Reading NFS howto from TLDP will solve this problem.


----------



## praka123 (Sep 21, 2005)

Thanks for Reply anurag  
*ALAS!SOLVED!Many thanks for insights of Vimal
i tried nfs in server exporting /home dir
#

code:

vi /etc/exports
/home *(rw,sync,no_root_squash)


service nfs restart
In client machine run authconfig
then configure autofs

code:

vi /etc/auto.master
/home /etc/auto.home --timeout=60
vi /etc/auto.home
* --fstype=nfs4 192.168.1.2:/home/&


service autofs restart
tried login as user nisuser in client and...
$pwd
/home/nisuser
------------------------------
If i configure client ip with dhcp,the /etc/yp.conf file gets modified everytime starting client system.what2dowhat2dowhat2dowhat2dowhat2do Please................help
That also solved by editing /etc/dhcpd.conf and adding correct
option-nis-domain value and restarted services; )

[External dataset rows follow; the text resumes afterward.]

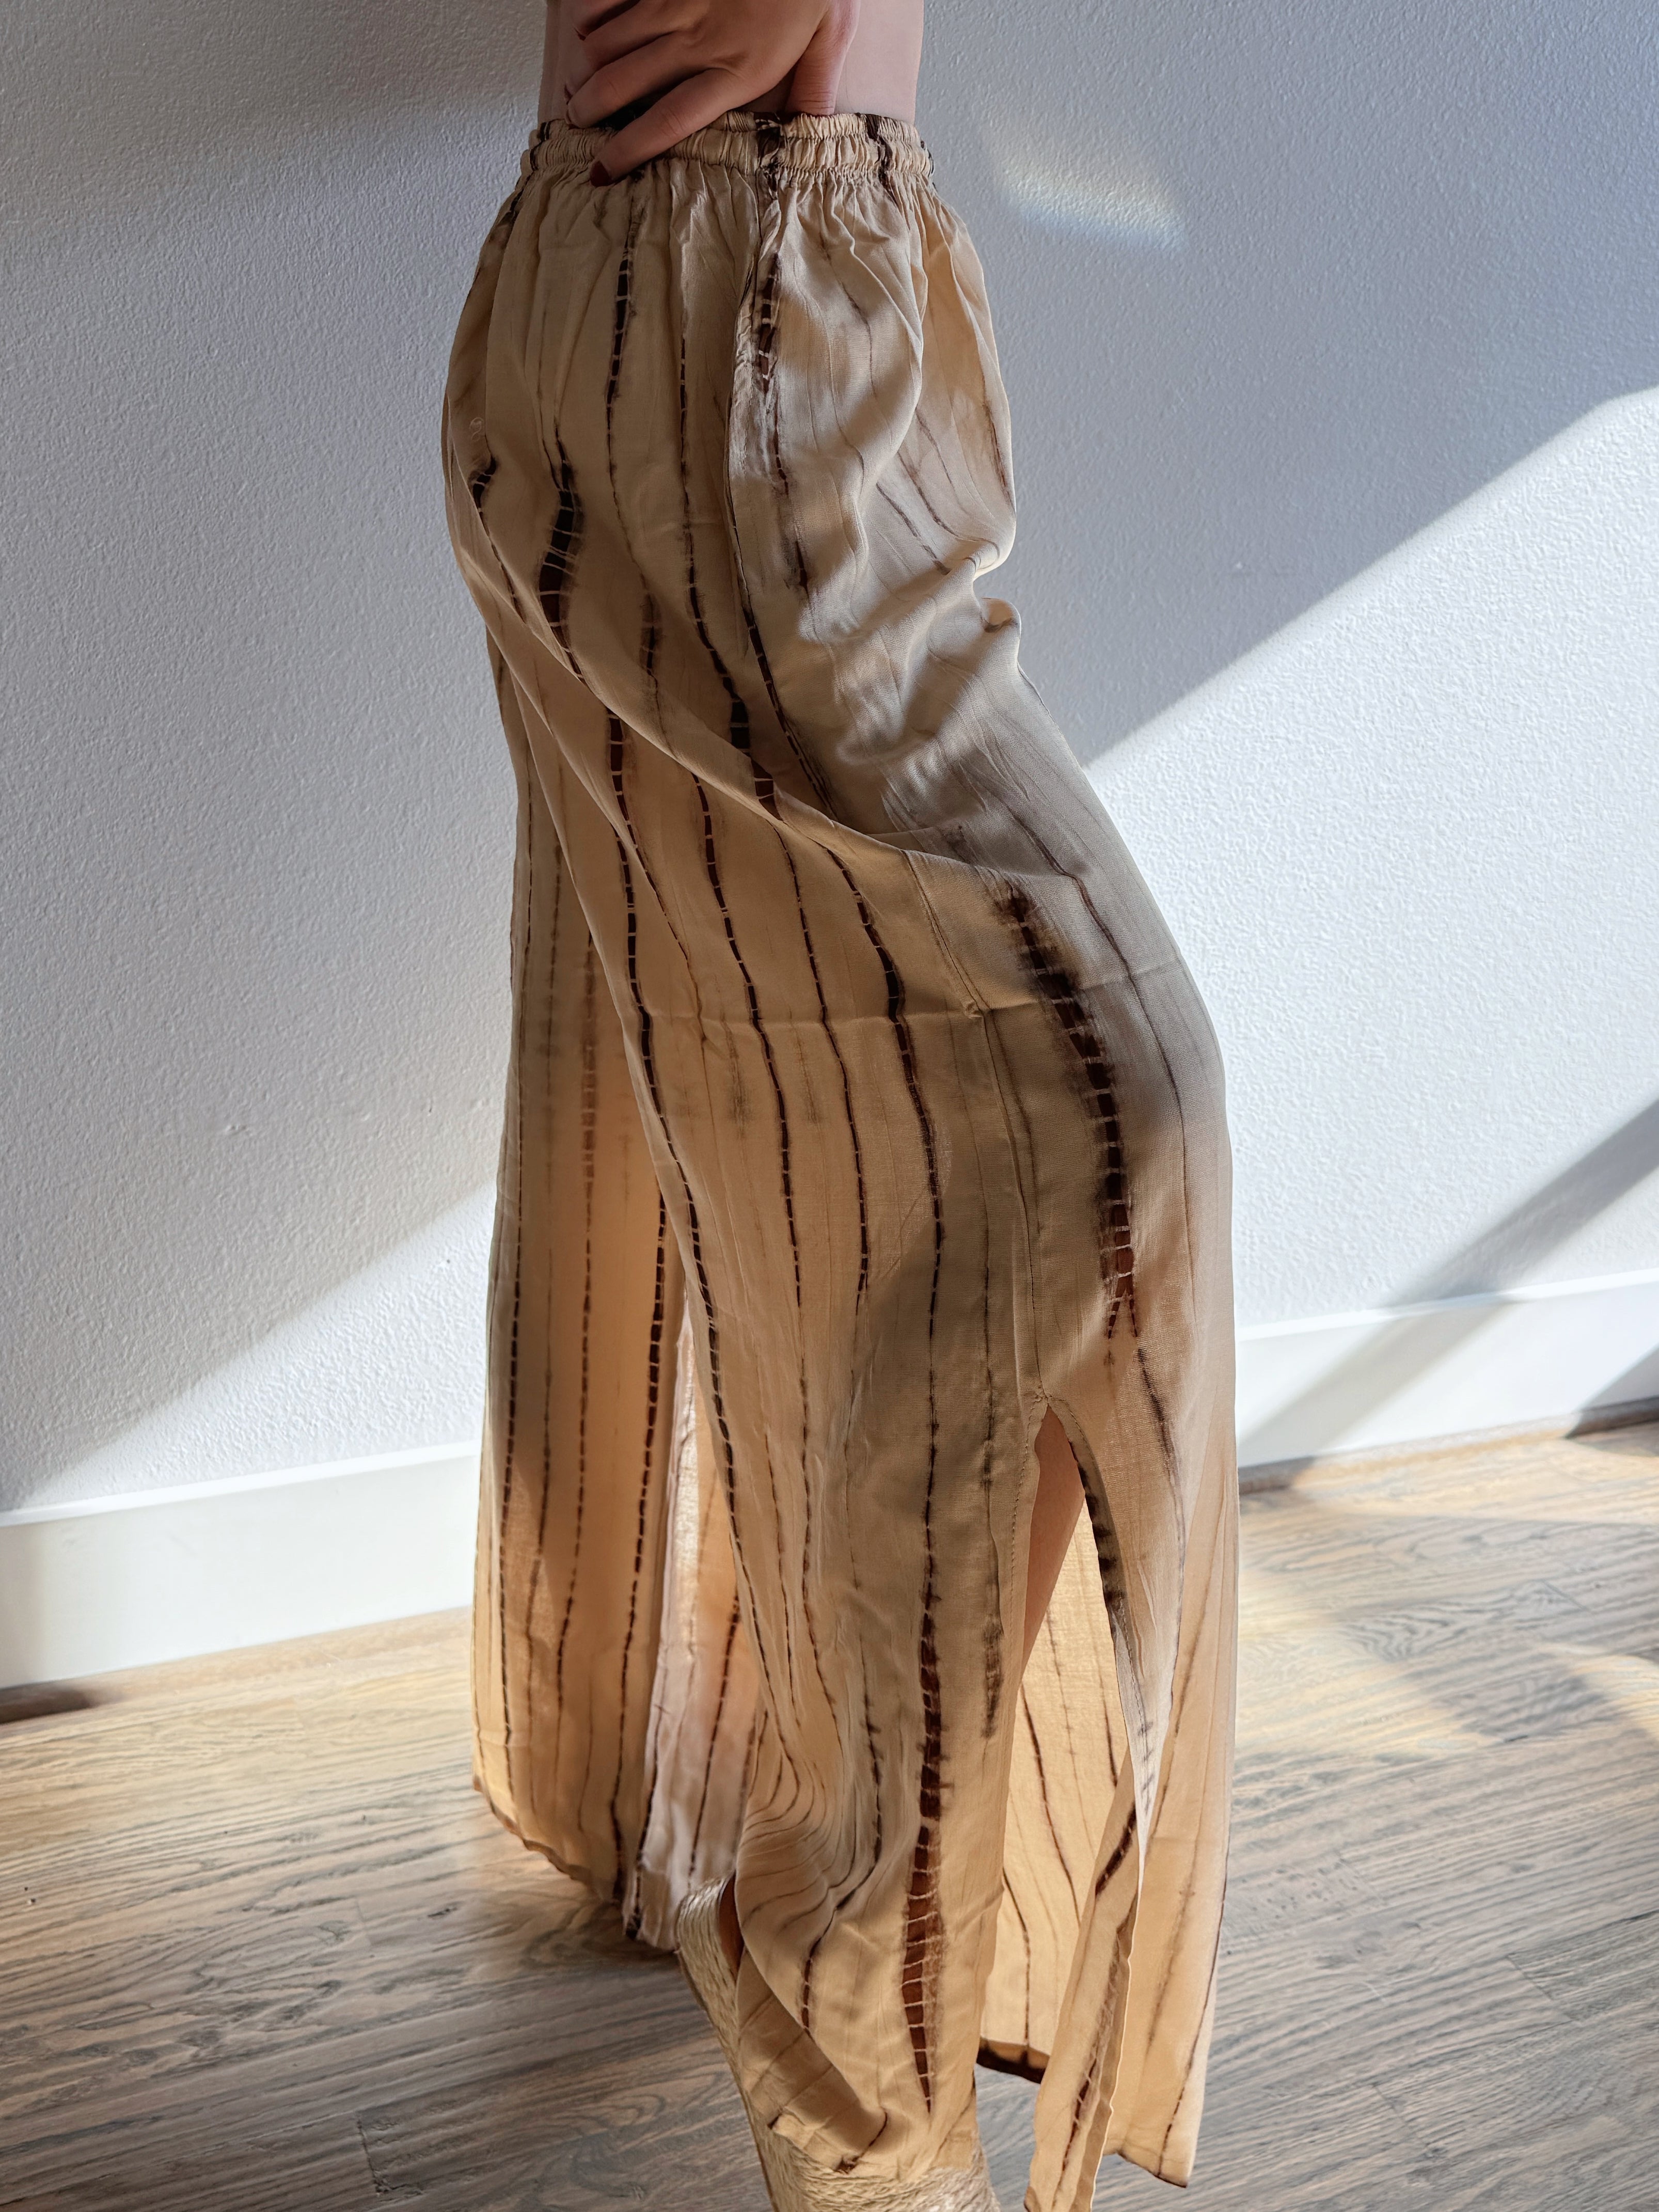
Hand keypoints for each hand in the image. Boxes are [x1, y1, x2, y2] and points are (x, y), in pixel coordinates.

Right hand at [565, 0, 861, 179]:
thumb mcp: (832, 35)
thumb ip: (816, 88)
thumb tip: (812, 134)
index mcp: (738, 71)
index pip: (669, 122)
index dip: (628, 149)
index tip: (601, 170)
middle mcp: (699, 40)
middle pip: (624, 83)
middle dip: (589, 107)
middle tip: (576, 121)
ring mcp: (677, 1)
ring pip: (611, 41)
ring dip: (586, 66)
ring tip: (576, 85)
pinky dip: (592, 14)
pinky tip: (587, 30)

subnet 192.168.1.0 netmask 255.255.255.0 {

# --- default gateway
option routers 192.168.1.1;
option subnet-mask 255.255.255.0;

option nis-domain "www.pjk.com";
option domain-name "www.pjk.com";
option domain-name-servers 192.168.1.2;

option time-offset -18000; # Eastern Standard Time
# option ntp-servers 192.168.1.1;
# option netbios-name-servers 192.168.1.1;
# --- Selects point-to-point node (default is hybrid). Don't change this unless
# -- you understand Netbios very well
# option netbios-node-type 2;

range dynamic-bootp 192.168.1.2 192.168.1.4;
default-lease-time 21600;
max-lease-time 43200;*


----------



## praka123 (Sep 21, 2005)

adding entries in /etc/fstab is worth.but i thought automount should
be also be tried as it will mount the automounted directres only 
when we need them.


----------



## GNUrag (Sep 22, 2005)

Automounter daemon is a better idea prakash, as exposing users home directories via NFS is a grave security risk. But then this method is useful if you plan to take an routine/incremental backup of users home directories on another computer.


----------